Так вот скромненько выглядят мои творческие планы...
Постарайся хотя бы коротко отвечать на все мои письма. Хотя бы парой многоточий. Или восклицательным знаком, с которым мы похожи, как братья.
Обнимаю, выпиваю и закусываю...
Твой Сергей
3
<1969 г., из Ленинграда в Ленинград>
Милая Люда! последнее время у меня не было ни малейшей возможности увидеться или поговорить с тобой. Мы работаем сутра до вечера. На днях сдадим работу, несколько дней пробудем в мастерской на Пискаревке, оттуда я смогу тебе звонить, а потом уедем на неделю охотиться, после чего отправляемся в Баку рубить некоего Мешада Азизбекова, одного из 26 неврастеников[8].
На службе у меня все в порядке. Тружусь я с большим усердием, потому что хочу в течение года получить квалификацию резчика по камню, с которой я нигде не пропаду. После литературы это самая подходящая профессия.
Я прочел твои заметки на полях рукописи романа и повести. Все они справедливы и уместны, но меня обидел немного залихватский и чуть ли не злорадный тон этих записей. Ты порезвилась, Люда, а это нехорошо. Ты ведь знаешь, что литературные дела — главное в моей жизни и единственное, пожалуй. Я пишу очень старательно и с большим трудом, а в последний год с большим напряжением, потому что решил поломать свой стиль и отказаться от многих приемов, которыми в какой-то степени овладел, истребить то, с чем освоился. Я знаю, что у меня пока не выходит и со всеми твоими указаниями согласен, но иронизировать в таком случае я бы не стал. В этих делах желательно быть таким же деликатным, как если ты обсуждаешь наружность чужого ребенка.
Но все это не значит, что я такой мизантроп и рыбий глаз <...> Жди звонка, если не забыла меня, труженика. Расскажу тебе массу новостей.
Твой Сергей
4
27 мая <1969 г., из Ленинграда в Ленинград>
Здравствуй, моя железная и бескомпромиссная пожирательница перцовки!

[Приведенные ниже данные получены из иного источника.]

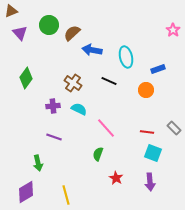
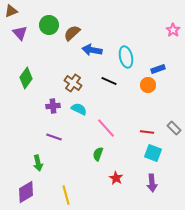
orange circle: moved 2 px right, 5 px up
purple arrow: moved 2 px right, 1 px down
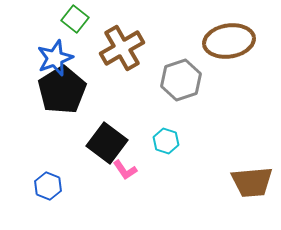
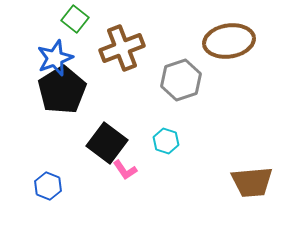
brown cross: rotated 9 degrees clockwise
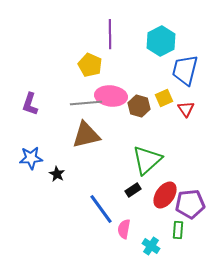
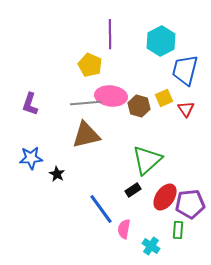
red ellipse: moved 2 px down
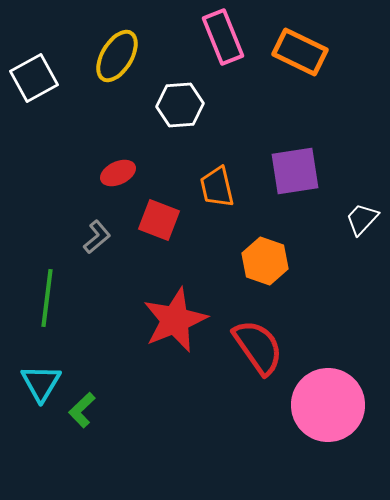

<...> Я прочел два американских романа, и вот что я понял. Янки не очень далеко продвинулись в смысле истины; кстати, истина, очевидно, не является для них краеугольным камнем ни в жизни, ни в искусстве, ни в политике. Зато они создали новые внезапные ценности, сумев придать им известную притягательность и силу воздействия на сердце, если не на ум.